:: Supplied passage
Maker Pro
Maker Pro

Is there anything wrong with running a trace between the pads of another component?

J

John Larkin

Your 70K/w for a 20 mil dia hole is the same as my 50C for a 28 mil hole.
500uR per 1 oz square cu works for me too.
Given a fixed heat transfer area and no solder fill, a lot of little vias
are better than one big air hole.
Let's check your 150K k/w with a 20" x 0.010" 1 ohm cu trace:
Rt= 0.1*20/(.010*.0014) = 143K.. not too bad!
Do you use/agree with any of the trace width calculators or even IPC(2222)
that are based on convection cooling? They work for me when the trace is
1.50" long, shorter traces can be thinner, longer traces must be fatter.
Most PCB have internal planes that spread heat and thermal conduction in
traces greatly out performs thermal convection. I strive for <12mV drop in
all traces. This will keep temp rise in all traces to <5C due to conductive
cooling at the trace end points.

Right: usually I care about voltage drop before I care about trace
heating, and if you keep the voltage drop down, the heating is no big
deal. Usually.

John
 
J

John Larkin

If you pack N vias of d diameter in a line such that they touch each other
the N vias are equivalent to a big D=N.d via
So the thermal resistance decrease as 1/N for a compact set of vias inside a
square (N.d)^2.
Of course the gain will not be this big, but the advantage is still way in
favor to N small vias.



Now that seems a pretty nice and useless figure to throw up in air during
some meeting.
Just look at those jumping on their pencil to take note and you'll know who
to not work with.

I've designed a few oven-type things where I wanted to get current
into/out of a box with minimum heat loss. It turns out that brass is
better than anything else I could find, more like 300,000 (k/w)/ohm.

This is a serious issue in cryogenics, getting signals up/down a
temperature gradient with minimal heat transfer [1], but the situation
is more complex, since both r and theta per unit length change a lot
as a function of temperature.

John

[1] Liquid nitrogen costs about as much as beer, and liquid helium
costs about as much as whiskey.
 
F

Fred Bartoli

John Larkin said:
On Wed, 10 May 2006 21:00:45 +0200, "Fred Bartoli"
Now that seems a pretty nice and useless figure to throw up in air during
some meeting.
Just look at those jumping on their pencil to take note and you'll know who
to not work with.

I've designed a few oven-type things where I wanted to get current
into/out of a box with minimum heat loss. It turns out that brass is
better than anything else I could find, more like 300,000 (k/w)/ohm.

This is a serious issue in cryogenics, getting signals up/down a
temperature gradient with minimal heat transfer [1], but the situation
is more complex, since both r and theta per unit length change a lot
as a function of temperature.

Oh yes. But this isn't the typical design review :)
::::
Write the next part of the forum thread on trace heating and vias, starting after its final reply. The records that come next are separate material, unconnected to the forum thread on trace heating and vias.
:: Supplied material
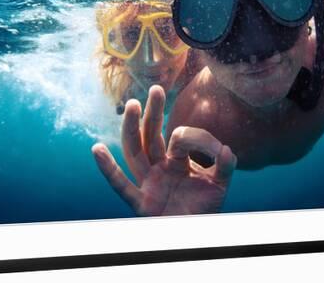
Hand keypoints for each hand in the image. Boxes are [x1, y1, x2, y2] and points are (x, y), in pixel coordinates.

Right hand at [92, 85, 236, 215]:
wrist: (196, 233)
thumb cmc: (204, 208)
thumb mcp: (219, 184)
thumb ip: (225, 166)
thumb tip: (226, 149)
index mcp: (174, 160)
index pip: (180, 138)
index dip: (197, 138)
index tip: (219, 149)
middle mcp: (157, 167)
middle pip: (149, 135)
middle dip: (153, 113)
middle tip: (157, 89)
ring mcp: (147, 183)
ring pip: (134, 151)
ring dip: (131, 128)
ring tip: (131, 105)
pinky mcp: (141, 203)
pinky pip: (121, 186)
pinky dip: (108, 169)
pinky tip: (97, 150)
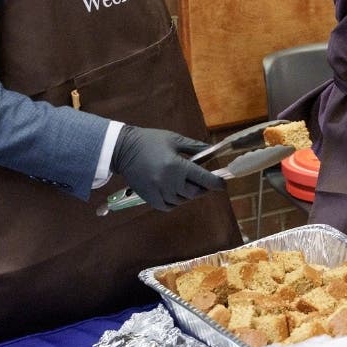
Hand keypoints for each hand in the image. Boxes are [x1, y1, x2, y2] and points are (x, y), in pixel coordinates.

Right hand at [110, 125, 224, 210]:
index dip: (217, 183)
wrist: (123, 150)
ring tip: (191, 184)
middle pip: (195, 193)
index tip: (224, 183)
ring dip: (190, 194)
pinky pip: (169, 206)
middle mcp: (169, 182)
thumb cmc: (150, 141)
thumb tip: (212, 152)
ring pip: (183, 200)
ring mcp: (158, 193)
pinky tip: (177, 192)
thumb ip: (195, 148)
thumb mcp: (175, 140)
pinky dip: (177, 201)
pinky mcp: (149, 199)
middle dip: (204, 188)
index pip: (204, 179)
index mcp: (177, 166)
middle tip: (206, 182)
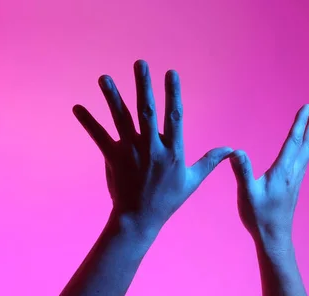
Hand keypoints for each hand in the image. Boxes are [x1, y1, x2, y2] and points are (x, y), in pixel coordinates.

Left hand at [73, 60, 232, 232]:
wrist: (139, 219)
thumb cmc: (168, 200)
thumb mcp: (192, 180)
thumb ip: (210, 161)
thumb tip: (231, 149)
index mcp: (172, 152)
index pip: (174, 117)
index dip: (173, 94)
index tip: (171, 72)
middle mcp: (151, 149)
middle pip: (146, 111)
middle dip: (143, 86)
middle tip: (140, 63)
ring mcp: (131, 153)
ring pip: (121, 120)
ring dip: (112, 97)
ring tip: (104, 78)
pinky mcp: (113, 159)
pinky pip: (99, 136)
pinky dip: (88, 122)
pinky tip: (78, 107)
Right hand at [229, 104, 308, 246]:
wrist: (274, 237)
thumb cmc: (259, 217)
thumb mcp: (247, 193)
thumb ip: (243, 171)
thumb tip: (236, 151)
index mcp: (283, 172)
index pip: (293, 141)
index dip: (300, 123)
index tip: (308, 106)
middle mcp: (293, 173)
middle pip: (306, 143)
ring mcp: (295, 179)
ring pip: (308, 151)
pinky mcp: (294, 185)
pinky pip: (305, 160)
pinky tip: (308, 148)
::::
▶ [Solved exercise]:
I thought of this, because at a design review I once saw half the audiance
jumping on their notebook when I "calculated" the resitance of a track and
had to explain how to do this.
I'm always amazed at how little it takes to be a guru.

John

[1] Liquid nitrogen costs about as much as beer, and liquid helium
costs about as much as whiskey.

And which one tastes best? I mean LN or LH.
 
J

John Larkin

Oh yes. But this isn't the typical design review :)
I thought of this, because at a design review I once saw half the audiance
jumping on their notebook when I "calculated" the resitance of a track and
had to explain how to do this.
I'm always amazed at how little it takes to be a guru.

We could start a group project, to create a file (eventually a book?)
of assorted lore, equations, rules of thumb, handy approximations,
tricky algorithms.
John

[1] Liquid nitrogen costs about as much as beer, and liquid helium
costs about as much as whiskey.

And which one tastes best? I mean LN or LH.

Kinda changes the meaning of "a cold one."

John
 
J

joseph2k

Terry said:
0.06pF oops


indeed.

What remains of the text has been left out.